- Required work -
The lines to copy run from the one containing "pinky tip: (176, 246)" to the end of the records below; repeat them exactly and include nothing else.

[Listed entries]

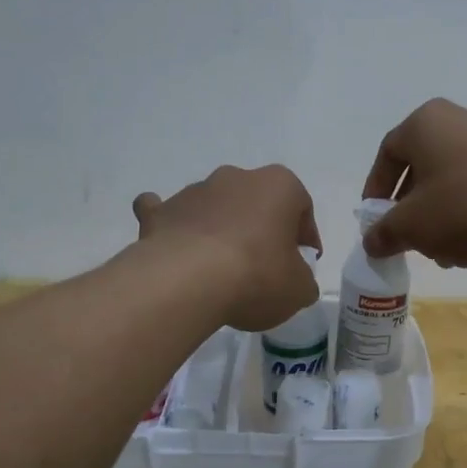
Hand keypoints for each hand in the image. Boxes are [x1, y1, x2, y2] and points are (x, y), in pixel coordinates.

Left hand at [133, 165, 321, 330]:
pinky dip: (173, 225)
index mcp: (279, 185)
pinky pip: (168, 213)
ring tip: (221, 268)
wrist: (187, 282)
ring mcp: (195, 191)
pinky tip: (176, 246)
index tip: (302, 264)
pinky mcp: (161, 212)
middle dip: (261, 229)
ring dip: (221, 228)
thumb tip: (294, 280)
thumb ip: (303, 280)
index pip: (301, 207)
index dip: (305, 238)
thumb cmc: (257, 276)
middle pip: (256, 202)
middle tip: (264, 265)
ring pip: (215, 206)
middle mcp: (237, 178)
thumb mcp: (299, 289)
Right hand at [361, 99, 466, 267]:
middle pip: (424, 166)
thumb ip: (384, 232)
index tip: (375, 220)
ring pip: (455, 179)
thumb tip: (371, 242)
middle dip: (412, 207)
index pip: (389, 153)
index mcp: (427, 122)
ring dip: (442, 214)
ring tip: (444, 251)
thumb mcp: (412, 226)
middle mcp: (462, 119)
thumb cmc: (464, 208)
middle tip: (409, 238)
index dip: (376, 189)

[/Listed entries]

- Solution to this problem -
pinky tip: (176, 246)
index tip: (302, 264)
pinky mcp: (161, 212)
middle dip: (261, 229)
ring dip: (221, 228)
thumb tip: (294, 280)
thumb ip: (303, 280)
index pip: (301, 207)
index dip: (305, 238)
thumb cmc: (257, 276)
middle pip: (256, 202)
middle tip: (264, 265)
ring pip: (215, 206)
middle mcp: (237, 178)
thumb mcp: (299, 289)
Right hand at [361, 99, 466, 267]:
middle pip: (424, 166)
thumb ip: (384, 232)
index tip: (375, 220)
ring pip: (455, 179)
thumb tip: (371, 242)
middle dip: (412, 207)
index pip: (389, 153)
index mcp: (427, 122)
ring dip: (442, 214)
ring tip: (444, 251)
thumb mcp: (412, 226)
middle mcp: (462, 119)
thumb cmc: (464, 208)
middle tip: (409, 238)
index dip: (376, 189)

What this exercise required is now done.